**Extract to read:**
"""

FIG. 8 is a perspective view of a radio 160 using the antenna 100
according to the first embodiment. The antenna 100 is formed on a
radio unit substrate 161, and a signal of the high frequency band
f1 is received and supplied by a radio unit 164 from and to the
antenna 100 through the high frequency input/output line 162.
Similarly, a signal of the low frequency band f2 is received and
supplied through the low frequency input/output line 163. The radio
unit 164 is a circuit system for performing the operation of the
radio 160, and it can be mounted on the radio unit substrate 161
together with the antenna 100 in the same method as the other
surface-mount components, and the radio of stable characteristic
can be manufactured at a lower cost.
2. Second Exemplary Embodiment
In FIGS. 9A and 9B, the antenna 140 comprises a low frequency
feeding line electrode 141 whose length is L2 and which is formed
on one main surface of the dielectric block 101. The low frequency
feeding line electrode 141 is electromagnetically connected to the
patch antenna electrode 103 with a gap 142 of the width G. The
other portion is the same as that of the FIG. 2 and FIG. 3A.

"""

**Excerpted data:**

"""

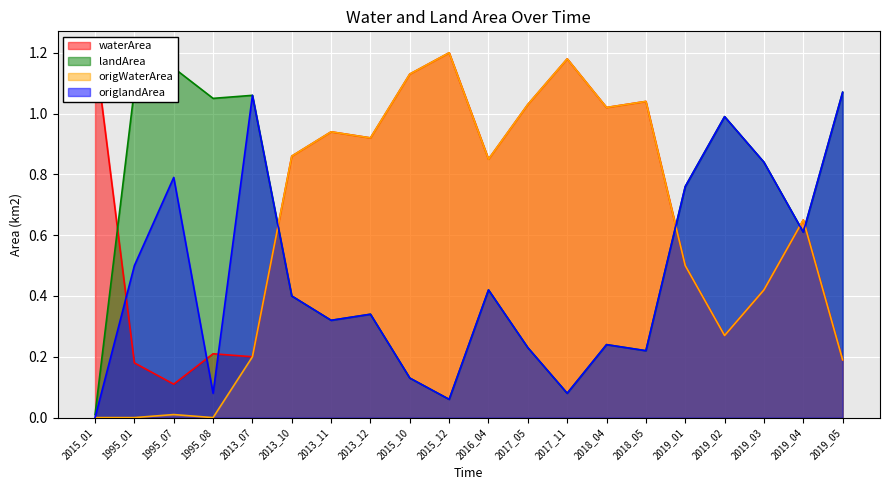

What is the label of the 18th point from the right?

1995_07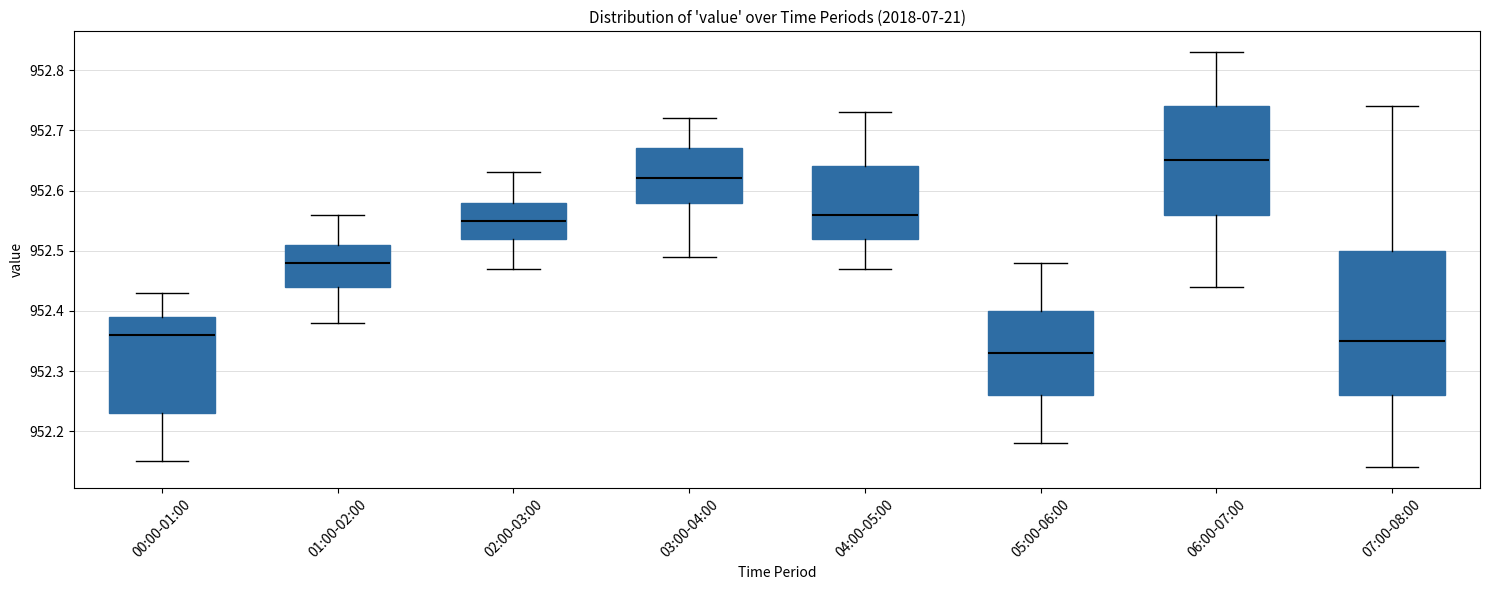

Where is the lower edge of the box for 00:00-01:00 on the y-axis? The values are not printed on the chart, so give them approximately, as read against the axis.

952.23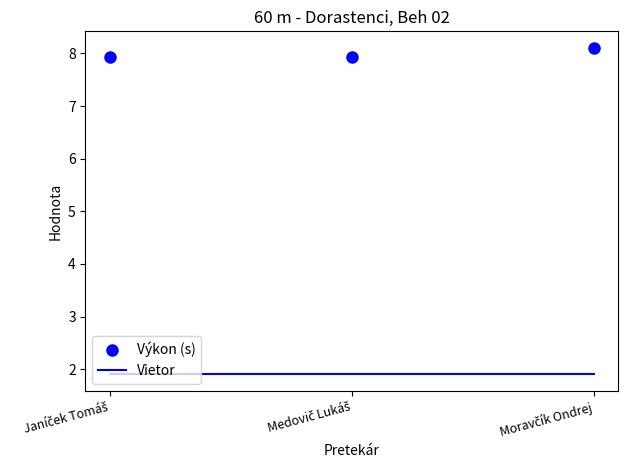

At how many categories does at least one series exceed 5?

3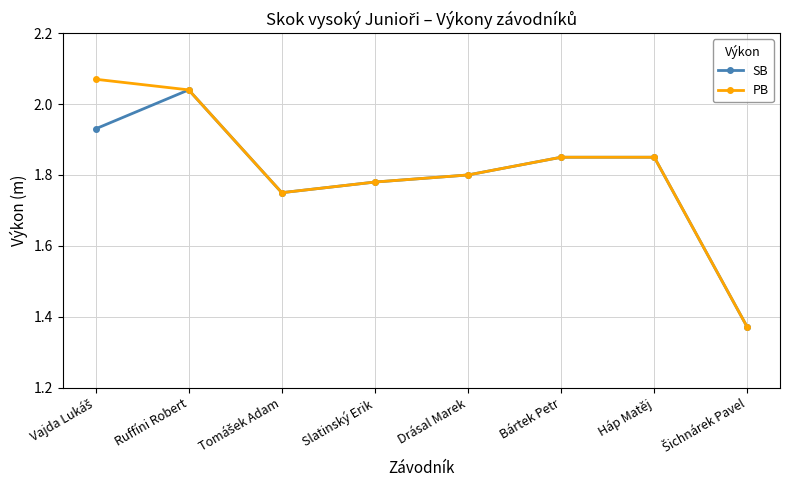

Which category has the highest value in the SB series?

Ruffíni Robert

"""

**Work instruction:** Rewrite the antenna text between "2. Second Exemplary" and "and FIG. 3A.", inclusive, putting "ceramic block" in place of "dielectric block".

**Answer to this problem:**
2. Second Exemplary Embodiment
In FIGS. 9A and 9B, the antenna 140 comprises a low frequency
feeding line electrode 141 whose length is L2 and which is formed
on one main surface of the ceramic block 101. The low frequency
feeding line electrode 141 is electromagnetically connected to the
patch antenna electrode 103 with a gap 142 of the width G. The
other portion is the same as that of the FIG. 2 and FIG. 3A.